**DATA LISTING**
******

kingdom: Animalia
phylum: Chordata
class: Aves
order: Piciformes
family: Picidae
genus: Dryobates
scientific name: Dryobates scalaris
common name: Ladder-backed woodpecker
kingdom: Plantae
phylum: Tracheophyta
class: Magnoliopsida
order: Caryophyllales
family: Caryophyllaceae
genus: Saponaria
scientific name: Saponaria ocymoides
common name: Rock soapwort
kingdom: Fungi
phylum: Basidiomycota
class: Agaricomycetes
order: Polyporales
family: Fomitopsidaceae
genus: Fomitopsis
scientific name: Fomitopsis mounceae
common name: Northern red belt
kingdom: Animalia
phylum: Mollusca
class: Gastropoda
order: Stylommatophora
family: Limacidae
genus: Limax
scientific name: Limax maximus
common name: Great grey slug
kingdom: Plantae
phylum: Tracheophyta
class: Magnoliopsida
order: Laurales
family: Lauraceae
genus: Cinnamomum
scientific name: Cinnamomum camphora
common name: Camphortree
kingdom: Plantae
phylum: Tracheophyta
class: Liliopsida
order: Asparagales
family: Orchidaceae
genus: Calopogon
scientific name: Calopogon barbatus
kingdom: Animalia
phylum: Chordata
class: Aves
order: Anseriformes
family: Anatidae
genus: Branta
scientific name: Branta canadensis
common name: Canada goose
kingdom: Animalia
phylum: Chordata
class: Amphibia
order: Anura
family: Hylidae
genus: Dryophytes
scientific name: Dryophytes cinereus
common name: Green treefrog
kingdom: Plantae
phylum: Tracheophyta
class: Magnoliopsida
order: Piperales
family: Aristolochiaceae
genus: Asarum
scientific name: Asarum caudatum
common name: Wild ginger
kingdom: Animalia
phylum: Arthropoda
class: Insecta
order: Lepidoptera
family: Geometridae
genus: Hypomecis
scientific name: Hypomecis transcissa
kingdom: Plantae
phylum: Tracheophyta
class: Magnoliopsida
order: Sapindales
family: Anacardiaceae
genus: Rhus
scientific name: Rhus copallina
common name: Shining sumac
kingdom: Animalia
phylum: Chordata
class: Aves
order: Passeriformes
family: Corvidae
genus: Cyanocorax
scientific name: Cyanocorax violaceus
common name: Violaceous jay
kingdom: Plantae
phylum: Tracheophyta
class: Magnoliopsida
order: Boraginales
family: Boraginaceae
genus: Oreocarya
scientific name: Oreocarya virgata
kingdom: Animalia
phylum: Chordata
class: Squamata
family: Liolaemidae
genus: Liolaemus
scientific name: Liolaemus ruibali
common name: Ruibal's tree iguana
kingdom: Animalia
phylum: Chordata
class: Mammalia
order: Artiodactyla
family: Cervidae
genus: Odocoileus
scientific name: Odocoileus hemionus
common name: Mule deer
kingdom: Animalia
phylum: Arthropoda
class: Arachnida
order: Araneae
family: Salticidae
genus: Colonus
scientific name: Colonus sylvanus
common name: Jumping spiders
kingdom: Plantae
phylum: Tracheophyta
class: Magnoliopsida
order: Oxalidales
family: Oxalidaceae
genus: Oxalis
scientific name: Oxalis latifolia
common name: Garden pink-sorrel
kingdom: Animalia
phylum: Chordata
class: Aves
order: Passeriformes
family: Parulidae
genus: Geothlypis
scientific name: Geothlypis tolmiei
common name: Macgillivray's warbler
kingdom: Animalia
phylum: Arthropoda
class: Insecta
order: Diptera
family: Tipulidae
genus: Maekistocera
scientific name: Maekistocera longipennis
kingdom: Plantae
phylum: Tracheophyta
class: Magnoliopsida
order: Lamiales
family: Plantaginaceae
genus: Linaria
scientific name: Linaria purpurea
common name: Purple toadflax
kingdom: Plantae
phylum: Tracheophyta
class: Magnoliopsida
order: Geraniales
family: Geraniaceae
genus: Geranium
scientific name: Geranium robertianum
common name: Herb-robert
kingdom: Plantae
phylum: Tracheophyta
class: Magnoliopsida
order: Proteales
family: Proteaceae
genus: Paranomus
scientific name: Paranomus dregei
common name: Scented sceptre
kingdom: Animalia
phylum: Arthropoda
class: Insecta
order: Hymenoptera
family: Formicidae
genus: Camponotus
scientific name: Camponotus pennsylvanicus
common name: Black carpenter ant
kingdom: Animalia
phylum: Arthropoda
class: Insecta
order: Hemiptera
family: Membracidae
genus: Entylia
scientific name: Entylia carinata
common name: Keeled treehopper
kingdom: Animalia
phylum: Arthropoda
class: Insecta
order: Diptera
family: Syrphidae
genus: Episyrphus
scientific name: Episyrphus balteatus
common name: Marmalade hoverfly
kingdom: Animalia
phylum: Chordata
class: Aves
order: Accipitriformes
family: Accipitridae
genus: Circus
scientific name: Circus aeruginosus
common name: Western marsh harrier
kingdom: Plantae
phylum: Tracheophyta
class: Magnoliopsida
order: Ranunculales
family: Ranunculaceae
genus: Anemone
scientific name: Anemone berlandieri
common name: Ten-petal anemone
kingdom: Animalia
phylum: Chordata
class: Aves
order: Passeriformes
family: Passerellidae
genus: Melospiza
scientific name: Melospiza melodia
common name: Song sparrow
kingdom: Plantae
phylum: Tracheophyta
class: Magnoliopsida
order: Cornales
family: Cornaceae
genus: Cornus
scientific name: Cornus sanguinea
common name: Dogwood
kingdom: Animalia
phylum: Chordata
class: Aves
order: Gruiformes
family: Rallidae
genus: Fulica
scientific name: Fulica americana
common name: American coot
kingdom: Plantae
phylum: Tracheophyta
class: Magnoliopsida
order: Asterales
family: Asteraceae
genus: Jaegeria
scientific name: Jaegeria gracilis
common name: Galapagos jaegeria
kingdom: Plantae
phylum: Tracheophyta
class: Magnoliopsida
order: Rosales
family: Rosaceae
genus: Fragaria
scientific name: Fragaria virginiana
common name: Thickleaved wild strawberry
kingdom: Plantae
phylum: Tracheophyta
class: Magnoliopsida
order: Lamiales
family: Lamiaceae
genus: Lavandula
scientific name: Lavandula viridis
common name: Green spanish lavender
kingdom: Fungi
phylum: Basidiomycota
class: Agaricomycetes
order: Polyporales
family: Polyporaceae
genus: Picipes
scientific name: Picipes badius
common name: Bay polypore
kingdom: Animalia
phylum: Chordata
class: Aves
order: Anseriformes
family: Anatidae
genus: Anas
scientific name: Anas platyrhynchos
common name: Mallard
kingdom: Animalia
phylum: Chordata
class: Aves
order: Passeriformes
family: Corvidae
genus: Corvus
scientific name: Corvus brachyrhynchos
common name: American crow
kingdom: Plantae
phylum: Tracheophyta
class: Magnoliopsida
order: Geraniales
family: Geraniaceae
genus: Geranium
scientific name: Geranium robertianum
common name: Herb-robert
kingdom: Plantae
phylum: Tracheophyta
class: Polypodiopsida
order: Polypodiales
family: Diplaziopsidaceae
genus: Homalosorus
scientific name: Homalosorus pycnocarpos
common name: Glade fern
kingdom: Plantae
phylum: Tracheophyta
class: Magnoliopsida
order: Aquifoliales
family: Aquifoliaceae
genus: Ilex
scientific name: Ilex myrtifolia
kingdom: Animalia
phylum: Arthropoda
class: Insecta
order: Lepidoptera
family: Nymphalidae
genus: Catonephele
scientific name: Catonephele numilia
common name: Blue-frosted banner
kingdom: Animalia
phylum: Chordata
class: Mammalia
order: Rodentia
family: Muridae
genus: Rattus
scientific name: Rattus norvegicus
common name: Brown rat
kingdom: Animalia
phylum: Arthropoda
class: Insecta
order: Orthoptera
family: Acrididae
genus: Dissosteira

******

**TASK BRIEF**
Please return the lines of the records unchanged, beginning at the line that has "family: Lamiaceae" and stopping after the line that has "genus: Homalosorus".

**ANSWER TO THE PROBLEM**
family: Lamiaceae
genus: Lavandula
scientific name: Lavandula viridis
common name: Green spanish lavender
kingdom: Fungi
phylum: Basidiomycota
class: Agaricomycetes
order: Polyporales
family: Polyporaceae
genus: Picipes
scientific name: Picipes badius
common name: Bay polypore
kingdom: Animalia
phylum: Chordata
class: Aves
order: Anseriformes
family: Anatidae
genus: Anas
scientific name: Anas platyrhynchos
common name: Mallard
kingdom: Animalia
phylum: Chordata
class: Aves
order: Passeriformes
family: Corvidae
genus: Corvus
scientific name: Corvus brachyrhynchos
common name: American crow
kingdom: Plantae
phylum: Tracheophyta
class: Magnoliopsida
order: Geraniales
family: Geraniaceae
genus: Geranium
scientific name: Geranium robertianum
common name: Herb-robert
kingdom: Plantae
phylum: Tracheophyta
class: Polypodiopsida
order: Polypodiales
family: Diplaziopsidaceae
genus: Homalosorus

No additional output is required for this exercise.